■ The task
Please output each of the items below exactly as it appears, character for character.

■ Dataset entries
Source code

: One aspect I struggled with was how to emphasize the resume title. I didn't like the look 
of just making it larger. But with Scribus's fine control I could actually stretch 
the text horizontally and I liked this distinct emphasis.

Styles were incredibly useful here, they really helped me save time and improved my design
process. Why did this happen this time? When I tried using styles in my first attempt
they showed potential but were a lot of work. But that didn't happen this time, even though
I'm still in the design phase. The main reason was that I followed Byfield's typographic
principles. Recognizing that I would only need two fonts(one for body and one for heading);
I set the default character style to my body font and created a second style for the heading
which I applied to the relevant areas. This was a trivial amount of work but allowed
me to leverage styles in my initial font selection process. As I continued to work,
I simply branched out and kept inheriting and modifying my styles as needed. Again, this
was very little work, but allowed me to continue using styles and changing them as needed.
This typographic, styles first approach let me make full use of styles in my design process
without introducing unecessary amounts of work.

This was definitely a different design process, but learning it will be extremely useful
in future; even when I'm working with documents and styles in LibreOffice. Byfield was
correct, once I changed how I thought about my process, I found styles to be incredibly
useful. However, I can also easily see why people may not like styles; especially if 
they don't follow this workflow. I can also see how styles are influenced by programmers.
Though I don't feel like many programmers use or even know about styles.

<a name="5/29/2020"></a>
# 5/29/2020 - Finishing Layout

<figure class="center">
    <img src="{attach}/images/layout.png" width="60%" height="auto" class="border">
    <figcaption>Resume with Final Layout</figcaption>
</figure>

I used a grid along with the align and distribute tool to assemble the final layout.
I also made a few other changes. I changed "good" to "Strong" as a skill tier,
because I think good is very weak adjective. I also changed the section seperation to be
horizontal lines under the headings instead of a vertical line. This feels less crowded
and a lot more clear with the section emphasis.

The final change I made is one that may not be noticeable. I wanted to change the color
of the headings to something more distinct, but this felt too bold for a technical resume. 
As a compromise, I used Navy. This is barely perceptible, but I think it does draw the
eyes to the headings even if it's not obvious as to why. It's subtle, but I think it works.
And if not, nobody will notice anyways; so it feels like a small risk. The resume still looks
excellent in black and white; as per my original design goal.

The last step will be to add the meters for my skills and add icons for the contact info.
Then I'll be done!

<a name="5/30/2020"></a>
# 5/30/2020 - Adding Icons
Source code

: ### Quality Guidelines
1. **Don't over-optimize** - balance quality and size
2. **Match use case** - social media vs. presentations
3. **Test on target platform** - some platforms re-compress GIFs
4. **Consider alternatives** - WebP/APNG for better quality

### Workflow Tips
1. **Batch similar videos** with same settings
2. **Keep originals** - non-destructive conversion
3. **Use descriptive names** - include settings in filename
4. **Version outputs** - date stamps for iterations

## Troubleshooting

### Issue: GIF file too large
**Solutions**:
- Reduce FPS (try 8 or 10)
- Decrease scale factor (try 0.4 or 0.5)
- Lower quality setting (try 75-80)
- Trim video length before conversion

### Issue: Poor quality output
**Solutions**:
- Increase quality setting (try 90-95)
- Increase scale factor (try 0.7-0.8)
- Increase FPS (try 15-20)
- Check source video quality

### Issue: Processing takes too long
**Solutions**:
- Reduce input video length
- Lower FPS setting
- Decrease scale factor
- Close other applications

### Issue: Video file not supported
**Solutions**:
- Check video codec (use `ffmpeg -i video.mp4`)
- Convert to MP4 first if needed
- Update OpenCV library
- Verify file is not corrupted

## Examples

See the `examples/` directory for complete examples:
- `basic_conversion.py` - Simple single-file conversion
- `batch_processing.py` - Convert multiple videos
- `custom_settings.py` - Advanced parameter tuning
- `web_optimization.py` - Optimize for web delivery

■ Solution
Source code

: One aspect I struggled with was how to emphasize the resume title. I didn't like the look 
of just making it larger. But with Scribus's fine control I could actually stretch 
the text horizontally and I liked this distinct emphasis.

Styles were incredibly useful here, they really helped me save time and improved my design
process. Why did this happen this time? When I tried using styles in my first attempt
they showed potential but were a lot of work. But that didn't happen this time, even though
I'm still in the design phase. The main reason was that I followed Byfield's typographic
principles. Recognizing that I would only need two fonts(one for body and one for heading);
I set the default character style to my body font and created a second style for the heading
which I applied to the relevant areas. This was a trivial amount of work but allowed
me to leverage styles in my initial font selection process. As I continued to work,
I simply branched out and kept inheriting and modifying my styles as needed. Again, this
was very little work, but allowed me to continue using styles and changing them as needed.
This typographic, styles first approach let me make full use of styles in my design process
without introducing unecessary amounts of work.

This was definitely a different design process, but learning it will be extremely useful
in future; even when I'm working with documents and styles in LibreOffice. Byfield was
correct, once I changed how I thought about my process, I found styles to be incredibly
useful. However, I can also easily see why people may not like styles; especially if 
they don't follow this workflow. I can also see how styles are influenced by programmers.
Though I don't feel like many programmers use or even know about styles.

<a name="5/29/2020"></a>
# 5/29/2020 - Finishing Layout

<figure class="center">
    <img src="{attach}/images/layout.png" width="60%" height="auto" class="border">
    <figcaption>Resume with Final Layout</figcaption>
</figure>

I used a grid along with the align and distribute tool to assemble the final layout.
I also made a few other changes. I changed "good" to "Strong" as a skill tier,
because I think good is very weak adjective. I also changed the section seperation to be
horizontal lines under the headings instead of a vertical line. This feels less crowded
and a lot more clear with the section emphasis.

The final change I made is one that may not be noticeable. I wanted to change the color
of the headings to something more distinct, but this felt too bold for a technical resume. 
As a compromise, I used Navy. This is barely perceptible, but I think it does draw the
eyes to the headings even if it's not obvious as to why. It's subtle, but I think it works.
And if not, nobody will notice anyways; so it feels like a small risk. The resume still looks
excellent in black and white; as per my original design goal.

The last step will be to add the meters for my skills and add icons for the contact info.
Then I'll be done!

<a name="5/30/2020"></a>
# 5/30/2020 - Adding Icons
Source code

: ### Quality Guidelines
1. **Don't over-optimize** - balance quality and size
2. **Match use case** - social media vs. presentations
3. **Test on target platform** - some platforms re-compress GIFs
4. **Consider alternatives** - WebP/APNG for better quality

### Workflow Tips
1. **Batch similar videos** with same settings
2. **Keep originals** - non-destructive conversion
3. **Use descriptive names** - include settings in filename
4. **Version outputs** - date stamps for iterations

## Troubleshooting

### Issue: GIF file too large
**Solutions**:
- Reduce FPS (try 8 or 10)
- Decrease scale factor (try 0.4 or 0.5)
- Lower quality setting (try 75-80)
- Trim video length before conversion

### Issue: Poor quality output
**Solutions**:
- Increase quality setting (try 90-95)
- Increase scale factor (try 0.7-0.8)
- Increase FPS (try 15-20)
- Check source video quality

### Issue: Processing takes too long
**Solutions**:
- Reduce input video length
- Lower FPS setting
- Decrease scale factor
- Close other applications

### Issue: Video file not supported
**Solutions**:
- Check video codec (use `ffmpeg -i video.mp4`)
- Convert to MP4 first if needed
- Update OpenCV library
- Verify file is not corrupted

## Examples

See the `examples/` directory for complete examples:
- `basic_conversion.py` - Simple single-file conversion
- `batch_processing.py` - Convert multiple videos
- `custom_settings.py` - Advanced parameter tuning
- `web_optimization.py` - Optimize for web delivery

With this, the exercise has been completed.